## Syntagmatic Word Relationships: Conditional Entropy and Mutual Information

### Introduction

As I mentioned in my previous post, there are two types of word associations, paradigmatic and syntagmatic. For this post, I will be discussing syntagmatic relationships and how to apply concepts from information theory to mine this type of relationship. We will concentrate of the idea of entropy (specifically conditional entropy) and mutual information.

### Conditional Entropy

For two words, word 1 and word 2, conditional entropy provides a metric for the predictability of the likelihood of the occurrence of word 1 given that we know about the presence or absence of word 2. Conditional entropy is calculated by finding the sum of the joint probability of the occurrence and absence word 1 and word 2, multiplies by the log of the conditional probability of the occurrence or absence of word 1 and word 2. See equation below:

Conditional Entropy Formula: H(W1|W2) = Sum(- P(W1=1,W2=1)*LOG2[P(W1=1|W2=1)]-P(W1=0,W2=1)*LOG2[P(W1=0|W2=1)] – P(W1=1,W2=0)*LOG2[P(W1=1|W2=0)]- P(W1=0,W2=0)*LOG2[P(W1=0|W2=0)])

Where: H(W1|W2) <= H(W1)

Conditional Probability: P(W1|W2) = P(W1 union W2) / P(W2)

Joint Probability of 2 discrete random variables: P(W1 union W2)

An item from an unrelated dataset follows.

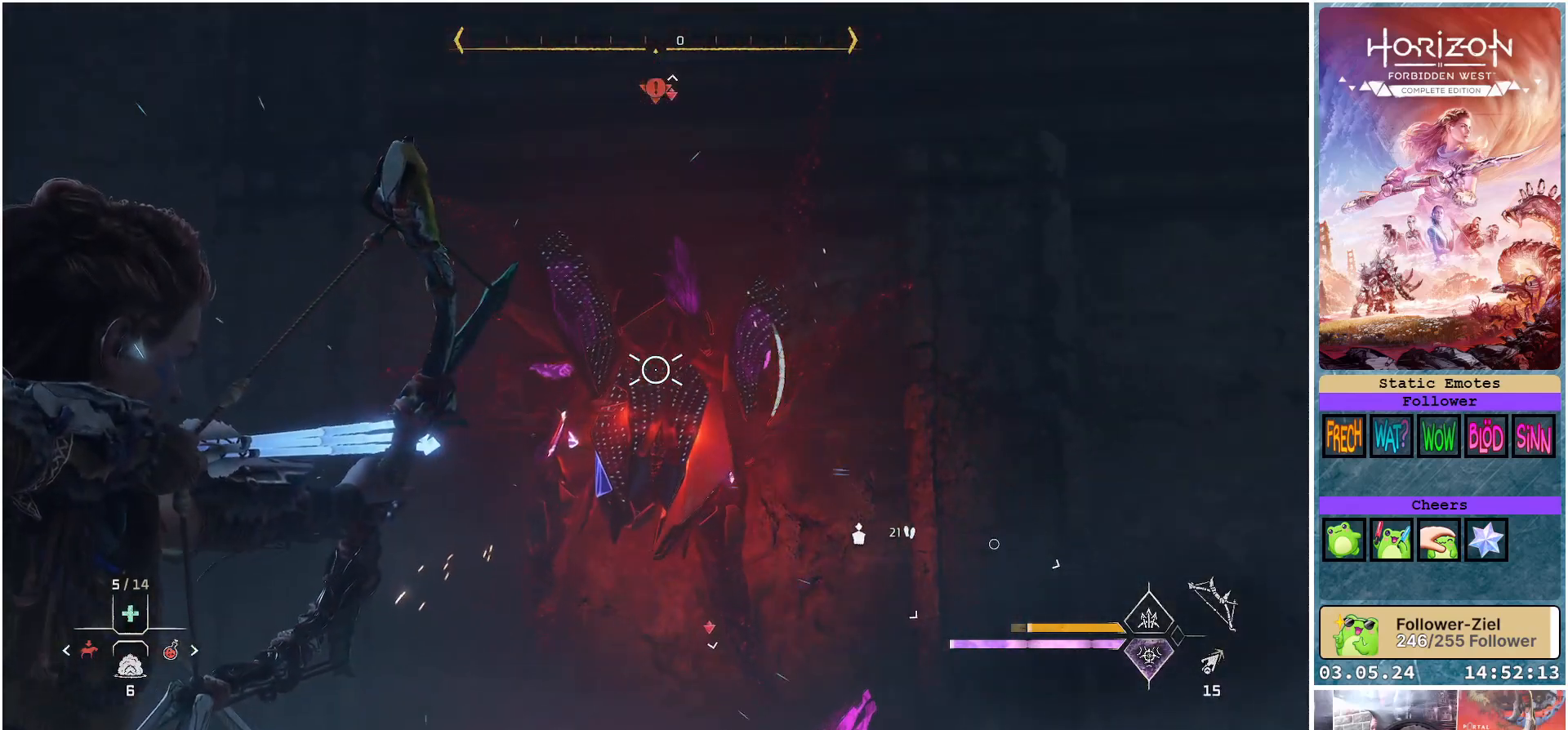
{"buttons": ["L2", "R2"], "left_stick": "up-right", "right_stick": "right", "events": [[67, "right_stick", "up"], [317, "left_stick", "up-right"], [350, "right_stick", "center"], [500, "right_stick", "right"]]}
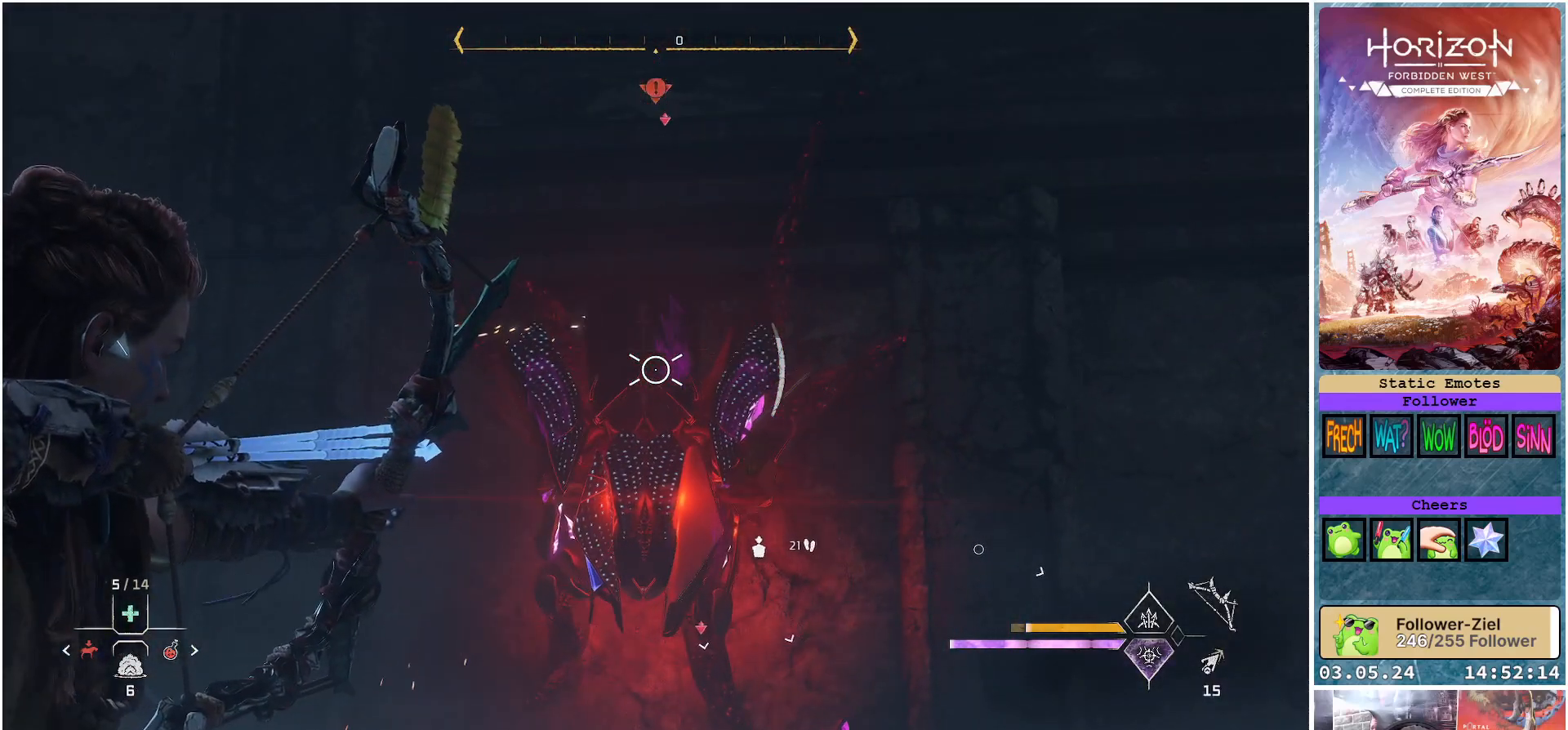
{"buttons": ["L2", "R2"], "left_stick": "right", "right_stick": "down-right", "events": [[217, "left_stick", "right"], [450, "right_stick", "down-right"]]}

Conditional entropy could never exceed the entropy of word 1. Conditional entropy is less than or equal to the entropy of word 1. In other words, the knowledge of the second word can make the occurrence of word 1 more unpredictable.

### Some definitions:

- H(W1|W1) denotes the conditional entropy of word 1 given word 2
- W1=x and W2=y denotes the occurrence or absence of word 1 and word 2 (x is an element of {0,1}) (y is an element of {0,1}). The value 0 represents the absence of the word
- P(W1=x|W2=y) denotes the conditional probability of occurrence of word 1 given the occurrence of word 2
- P(W1=x,W2=y) denotes the joint probability of occurrence of word 1 given the occurrence of word 2

### Mutual Information

Mutual information is used the measure the amount of reduction in randomness realized as a result of knowing occurrence or absence of the second word. This can be used to compare the strength of relations between any set of words in the document vocabulary.

Mutual Information = I(W1;W2) = H(W1) – H(W1|W2)